Dmitri Shikhovtsev

Personal information
- Full name: Dmitri Sergeyevich Shikhovtsev
- Date of birth: 7 April 1986 (age 38)
- Place of birth: Moscow, Soviet Union
- Height: 1.85 m (6 ft 1 in)
- Position(s): Defender

Youth career
- 1999–2002: FC Dynamo Moscow

Senior career*
- Years: Team / Apps / (Gls)
- 2002–2005: FC Dynamo Moscow / 0 / (0)
- 2006: LFC Dynamo Moscow (D4) / 17 / (2)
- 2007: FC Istra (D4) / 6 / (2)
- 2007: FC Tekstilshchik-Telekom Ivanovo / 10 / (1)
- 2008: FC Olimp Fryazino (D4) / 10 / (4)
- 2008: FC Spartak Shchyolkovo / 6 / (0)
- 2009–2010: FK Radnički 1923
- 2010: FC Olimp Fryazino (D4) / 25 / (2)
- 2011: FC Balashikha (D4) / 9 / (0)
- 2012: FC Saturn Moscow Oblast / 8 / (0)
- 2013: FC Olimp Fryazino (D4) / 26 / (0)

= Dmitri Shikhovtsev =

Russian footballer

Dmitri Sergeyevich Shikhovtsev (Дмитрий Серге́евич Шиховцев; born 7 April 1986) is a former Russian football defender.

==Club career==
Born in Moscow, he played in the youth and reserves team of FC Dynamo Moscow between 1999 and 2006.

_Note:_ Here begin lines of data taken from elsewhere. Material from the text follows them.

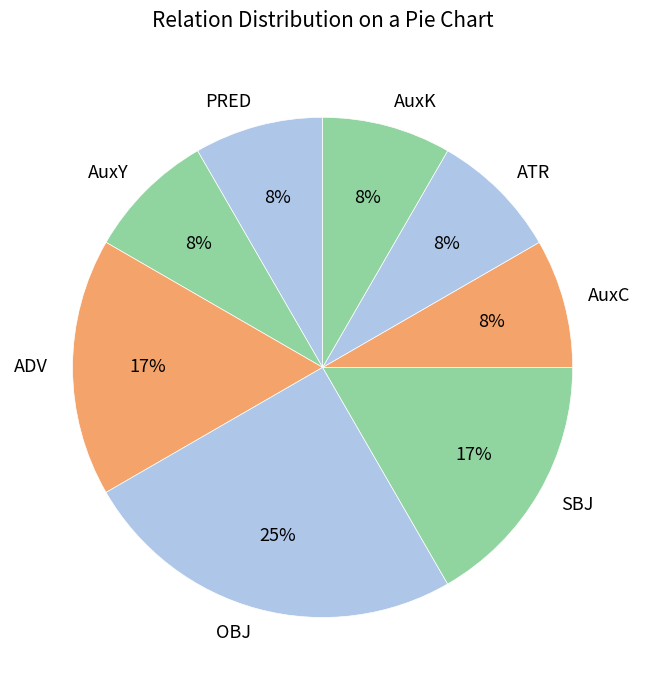

To the nearest percent, what is the difference between the largest and smallest slice percentages?

17%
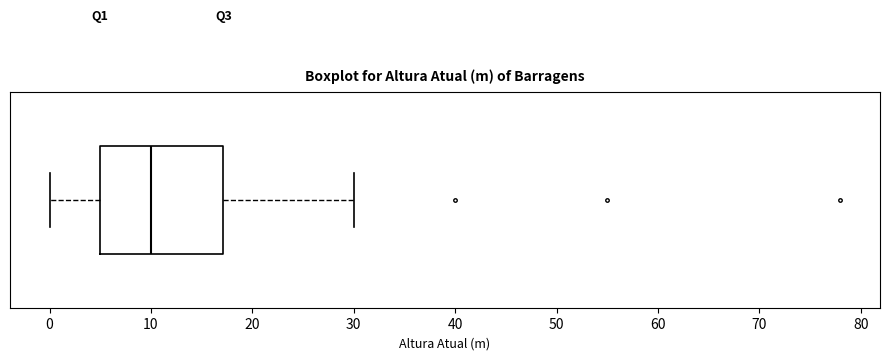

Read this box plot against the x-axis: the position of the median line, the range covered by the box, and the ends of both whiskers. The values are not printed on the chart, so give them approximately, as read against the axis.

median 10, box 5 to 17, whiskers 0 to 30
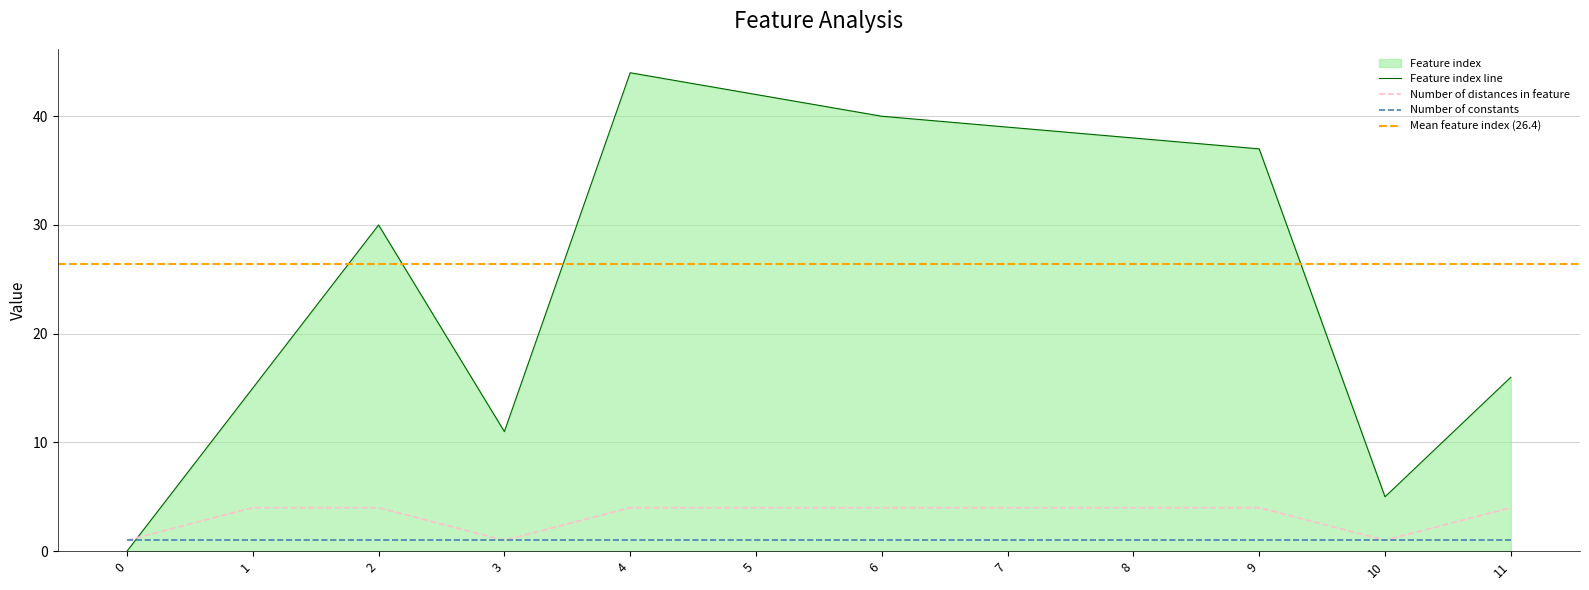

What is the value of the Feature index point at the 4th from the left?

11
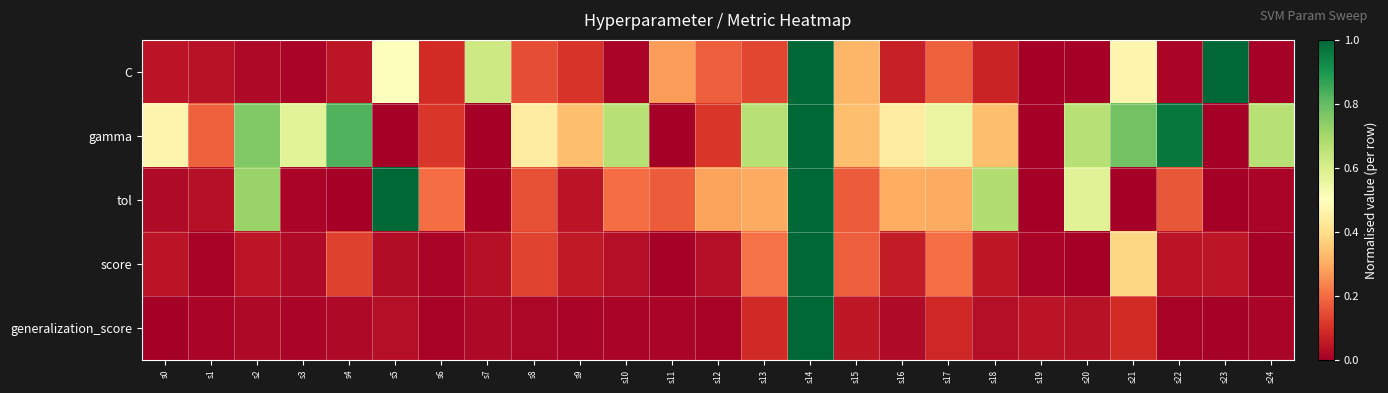

Reading left to right, transcribe all the data shown in this chart.

C: s0=0.0	s1=0.0	s2=0.0	s3=0.0	s4=0.0	s5=0.5	s6=0.1	s7=0.6	s8=0.2	s9=0.1	s10=0.0	s11=0.3	s12=0.2	s13=0.1	s14=1.0	s15=0.3	s16=0.1	s17=0.2	s18=0.1	s19=0.0	s20=0.0	s21=0.5	s22=0.0	s23=1.0	s24=0.0
gamma: s0=0.5	s1=0.2	s2=0.8	s3=0.6	s4=0.8	s5=0.0	s6=0.1	s7=0.0	s8=0.4	s9=0.3	s10=0.7	s11=0.0	s12=0.1	s13=0.7	s14=1.0	s15=0.3	s16=0.4	s17=0.6	s18=0.3	s19=0.0	s20=0.7	s21=0.8	s22=1.0	s23=0.0	s24=0.7
tol: s0=0.0	s1=0.0	s2=0.7	s3=0.0	s4=0.0	s5=1.0	s6=0.2	s7=0.0	s8=0.2	s9=0.0	s10=0.2	s11=0.2	s12=0.3	s13=0.3	s14=1.0	s15=0.2	s16=0.3	s17=0.3	s18=0.7	s19=0.0	s20=0.6	s21=0.0	s22=0.2	s23=0.0	s24=0.0
score: s0=0.0	s1=0.0	s2=0.1	s3=0.0	s4=0.1	s5=0.0	s6=0.0	s7=0.0	s8=0.1	s9=0.1	s10=0.0	s11=0.0	s12=0.0	s13=0.2	s14=1.0	s15=0.2	s16=0.1	s17=0.2	s18=0.1	s19=0.0	s20=0.0	s21=0.4	s22=0.0	s23=0.0	s24=0.0
generalization_score: s0=0.0	s1=0.0	s2=0.0	s3=0.0	s4=0.0	s5=0.0	s6=0.0	s7=0.0	s8=0.0	s9=0.0	s10=0.0	s11=0.0	s12=0.0	s13=0.1	s14=1.0	s15=0.1	s16=0.0	s17=0.1	s18=0.0	s19=0.0	s20=0.0	s21=0.1	s22=0.0	s23=0.0	s24=0.0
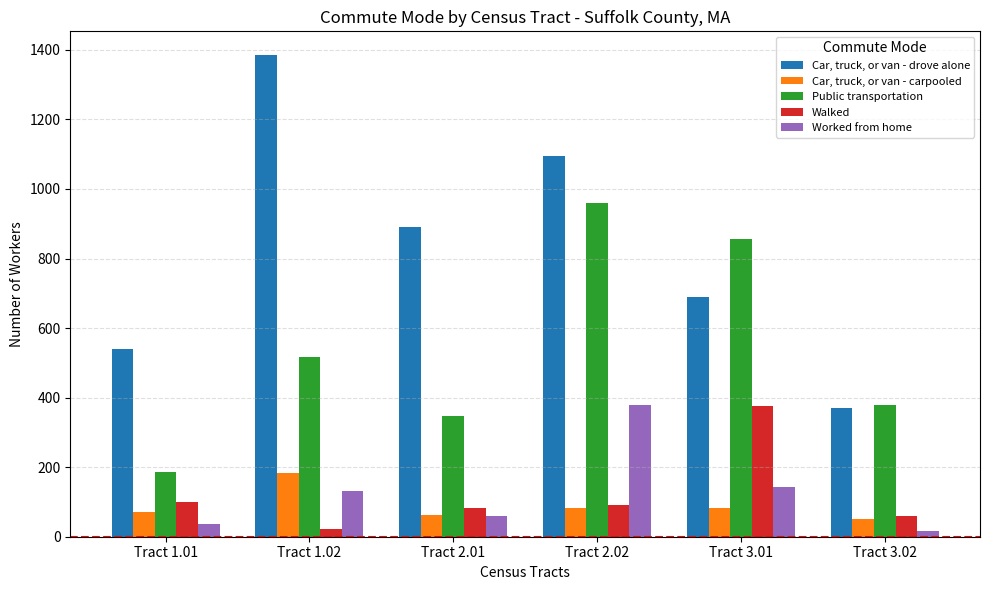

What is the average value of the Walked series?

122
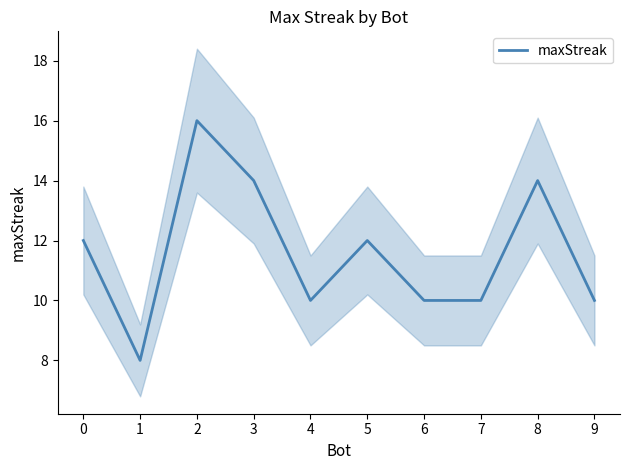

How many lines are shown in the chart?

1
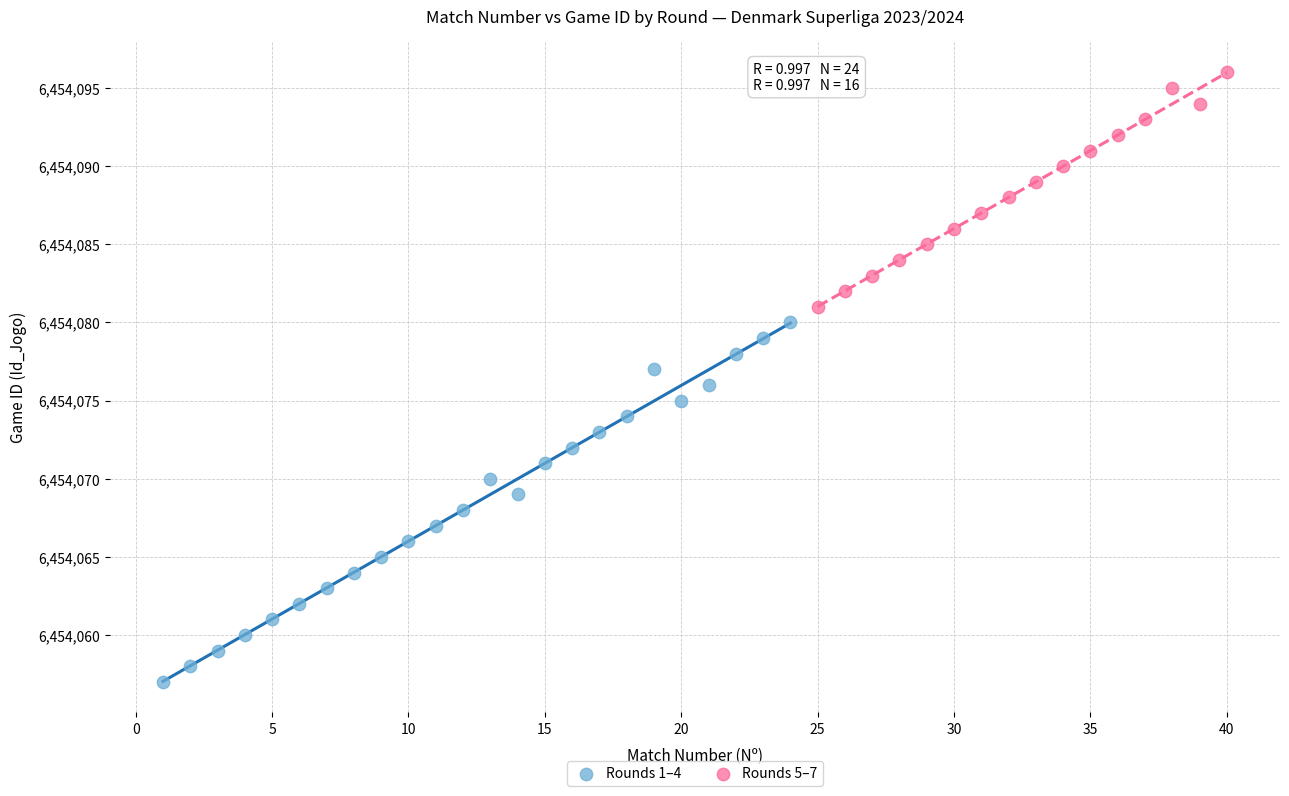

What are all the series names shown in the legend?

Rounds 1–4, Rounds 5–7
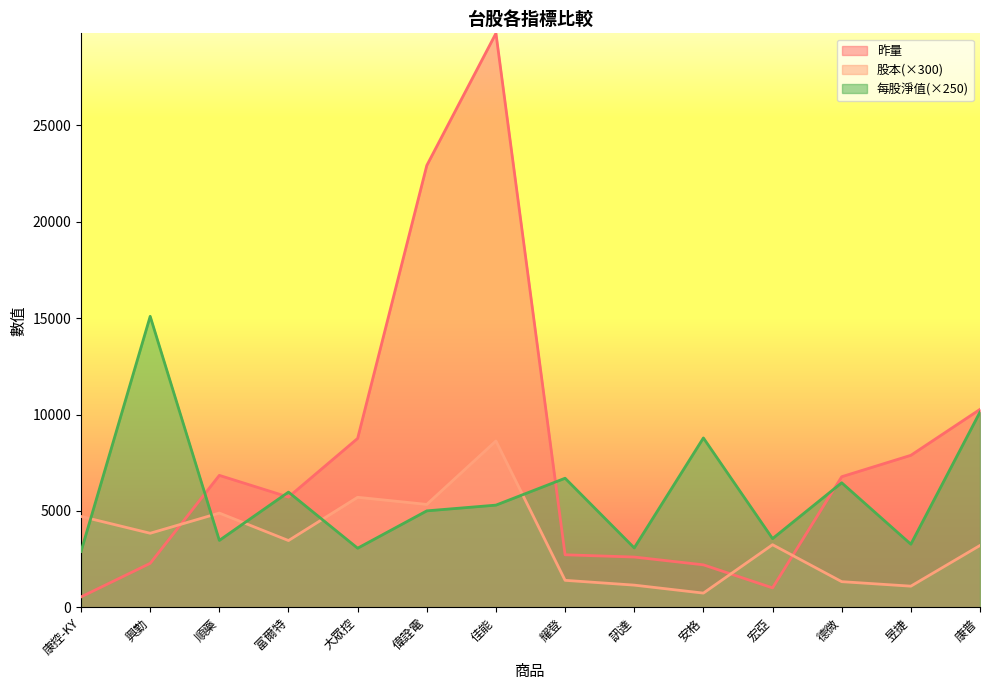

Which series has the widest spread of values?

昨量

He made his Russian Football National League debut for FC Tekstilshchik-Telekom Ivanovo on 2 August 2007 in a game against FC Ural Yekaterinburg.

In February 2009 he moved abroad and joined FK Radnički 1923 in the Serbian First League playing with them during the second half of the 2008-09 season and the 2009-10 season in which the club used the name FK Šumadija Radnički during the first part of the season after a merger with another local club.

In early 2012 Dmitri Shikhovtsev joined FC Saturn Moscow Oblast playing in the Russian Second Division.